Blog, Learning Disorder

Dyscalculia: When the Numbers Don’t Add Up


Do you dread math class – or have a really hard time understanding your math teacher, even though you breeze through subjects like science or geography?  Do you avoid counting games like Chutes and Ladders because they are just too hard?  If so, you might have a learning disability called dyscalculia, which affects your ability to understand and do math.

Read on to learn more about this learning disorder.

What is Dyscalculia?

Dyscalculia is a specific kind of learning disability that affects who well you are able to do math problems and understand ideas involving math or numbers in general.  This is not as well-known as the learning disability called dyslexia, but many researchers now think that it might be just as common.  Around 6-7% of school-aged kids have dyscalculia – as do around 67% of children already diagnosed with dyslexia.

This condition is also called “mathematics disorder” or, by kids and parents, “math dyslexia”.

What Causes Dyscalculia?

There are many things which can cause dyscalculia, including:

  • Genetics
  • Medical conditions (including restricted growth in the uterus, fetal exposure to alcohol or drugs, low birth weight)
  • Head injuries
  • Abnormal brain development
  • Maternal exposure to toxins like mercury or lead

How Do You Know if You Have Dyscalculia?

Although signs and symptoms can vary from one person to another, some of the most common ones include:

  • Trouble recognizing or counting numbers
  • Trouble recognizing mathematical symbols like “+” or “-“
  • Trouble understanding phrases like “greater than” or “less than”
  • Trouble telling time, counting out or managing money
  • Direction trouble, or difficulty telling “right” from “left”
  • Trouble understanding the concepts or ideas behind mathematics
  • Trouble connecting numbers to reality
  • Difficulty in math class, even if performance in other classes is good
  • Difficulty understanding the idea of time
  • Difficulty doing math homework or needing a lot of help to get the assignments done
  • Avoiding activities or games that involve numbers (such as counting games)
  • Acting hostile or defiant in order to avoid doing math
  • Excessive stress, anxiety or emotions in regards to mathematics work

How Does Someone Get Diagnosed with Dyscalculia?

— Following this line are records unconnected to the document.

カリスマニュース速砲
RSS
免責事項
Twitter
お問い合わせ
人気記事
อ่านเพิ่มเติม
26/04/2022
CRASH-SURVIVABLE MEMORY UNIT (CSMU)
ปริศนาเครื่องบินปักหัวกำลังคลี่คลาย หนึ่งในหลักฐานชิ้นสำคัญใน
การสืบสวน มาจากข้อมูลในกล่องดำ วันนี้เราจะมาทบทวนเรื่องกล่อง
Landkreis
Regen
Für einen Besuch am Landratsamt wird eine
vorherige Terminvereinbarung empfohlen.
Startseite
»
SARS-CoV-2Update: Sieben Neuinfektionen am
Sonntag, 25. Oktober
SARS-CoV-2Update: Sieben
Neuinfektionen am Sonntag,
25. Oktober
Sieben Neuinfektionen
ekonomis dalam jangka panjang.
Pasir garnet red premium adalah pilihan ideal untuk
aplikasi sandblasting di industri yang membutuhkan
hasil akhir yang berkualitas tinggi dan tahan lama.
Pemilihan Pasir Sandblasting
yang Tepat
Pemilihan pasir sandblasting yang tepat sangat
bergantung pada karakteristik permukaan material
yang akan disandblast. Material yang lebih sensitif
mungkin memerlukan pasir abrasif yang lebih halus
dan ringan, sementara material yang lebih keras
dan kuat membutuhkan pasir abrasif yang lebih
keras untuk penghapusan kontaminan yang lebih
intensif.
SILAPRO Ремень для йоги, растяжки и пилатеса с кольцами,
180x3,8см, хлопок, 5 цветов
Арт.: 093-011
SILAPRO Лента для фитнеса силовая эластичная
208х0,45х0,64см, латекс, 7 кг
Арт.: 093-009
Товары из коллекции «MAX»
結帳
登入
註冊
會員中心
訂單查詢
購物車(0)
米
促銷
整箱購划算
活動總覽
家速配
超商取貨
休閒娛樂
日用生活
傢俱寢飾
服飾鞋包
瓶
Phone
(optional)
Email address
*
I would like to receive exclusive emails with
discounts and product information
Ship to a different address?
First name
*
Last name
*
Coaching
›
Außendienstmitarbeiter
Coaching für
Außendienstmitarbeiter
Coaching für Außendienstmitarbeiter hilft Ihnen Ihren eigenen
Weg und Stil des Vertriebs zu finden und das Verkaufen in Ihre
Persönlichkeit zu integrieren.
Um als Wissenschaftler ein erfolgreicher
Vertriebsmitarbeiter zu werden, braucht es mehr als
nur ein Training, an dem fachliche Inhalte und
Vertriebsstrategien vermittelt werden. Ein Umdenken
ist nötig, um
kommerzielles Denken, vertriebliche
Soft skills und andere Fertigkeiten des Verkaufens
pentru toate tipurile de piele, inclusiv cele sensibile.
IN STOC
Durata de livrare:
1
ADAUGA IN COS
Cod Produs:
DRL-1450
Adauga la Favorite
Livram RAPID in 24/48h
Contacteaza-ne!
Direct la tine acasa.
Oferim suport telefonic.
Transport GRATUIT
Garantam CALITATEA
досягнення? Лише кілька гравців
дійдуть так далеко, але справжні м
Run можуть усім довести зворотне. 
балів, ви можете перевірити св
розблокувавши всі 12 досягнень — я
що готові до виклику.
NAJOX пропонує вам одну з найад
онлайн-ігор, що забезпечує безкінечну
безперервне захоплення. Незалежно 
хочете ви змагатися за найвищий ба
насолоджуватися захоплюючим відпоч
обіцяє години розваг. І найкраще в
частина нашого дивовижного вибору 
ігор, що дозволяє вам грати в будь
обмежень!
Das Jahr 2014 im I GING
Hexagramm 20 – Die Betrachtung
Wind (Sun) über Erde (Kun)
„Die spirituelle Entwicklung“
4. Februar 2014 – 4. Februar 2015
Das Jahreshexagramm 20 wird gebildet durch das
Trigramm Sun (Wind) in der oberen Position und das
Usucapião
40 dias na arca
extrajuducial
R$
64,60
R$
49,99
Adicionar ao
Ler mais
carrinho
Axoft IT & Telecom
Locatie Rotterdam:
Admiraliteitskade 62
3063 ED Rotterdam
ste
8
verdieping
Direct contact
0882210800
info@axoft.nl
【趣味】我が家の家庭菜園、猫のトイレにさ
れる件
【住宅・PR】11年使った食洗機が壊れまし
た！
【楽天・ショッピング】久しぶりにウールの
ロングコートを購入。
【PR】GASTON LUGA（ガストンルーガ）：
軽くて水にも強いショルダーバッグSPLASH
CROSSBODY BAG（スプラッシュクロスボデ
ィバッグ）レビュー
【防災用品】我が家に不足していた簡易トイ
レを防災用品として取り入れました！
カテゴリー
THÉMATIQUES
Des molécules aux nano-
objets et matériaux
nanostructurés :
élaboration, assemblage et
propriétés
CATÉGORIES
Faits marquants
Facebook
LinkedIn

Unlike many conditions, your family doctor cannot diagnose you with dyscalculia. You will have to go to a specialist like a psychologist or a neuropsychologists who has experience with learning disorders.  They will do tests to rule out other possible causes for your problem, such as problems with vision or hearing first. After that, they will go on to specialized tests to help determine your abilities in math, including the following:

  • The Dyscalculia Screener
  • The Neuropsychological Test Battery for Number Processing and Calculation in Children.

All of these tests can help them come up with a diagnosis of dyscalculia.

How Do You Treat Dyscalculia?

Treatment for dyscalculia can vary, but most experts agree that the earlier a child is diagnosed and treated, the better off the child will be. This is because if basic mathematical concepts are not understood in the lower grades, a child will only get further and further behind as they get older and this can seriously affect their schoolwork. Treatment might be including:

  • Extra math tutoring
  • Coming up with an Individualized Education Plan (IEP), a formal contract with your school which outlines what services the school will offer you to help overcoming this learning impairment.
  • Physical, occupational or other kind of therapy if indicated.
  • Medications to treat complications like anxiety or depression that can sometimes go along with dyscalculia.
  • Modifying lesson plans or learning math in a different style to make it easier to understand.
  • Complementary/alternative medicines, which used things like herbs or techniques like acupuncture to treat a variety of conditions.

Why is Treatment so Important?

Treatment of this learning disability is so important because if left untreated, children can suffer from:

  • Poor academic performance
  • Low self-esteem
  • Depression or anxiety
  • Lack of coordination
  • Poor money and time management later in life

It is also important to be aware that there are other conditions that are associated with dyscalculia, including:

  • Dyslexia
  • ADHD
  • Genetic disorders like Fragile X, Gerstmann’s, or Turner’s syndrome

In short, dyscalculia may be as well-known as dyslexia, but it is still a serious learning disorder – and can have serious consequences if it left untreated.  Diagnosis  and early intervention are key – and parents who are concerned about their child’s performance in math should make an appointment with the family doctor to discuss their concerns sooner rather than later so that their child can get the help that they need.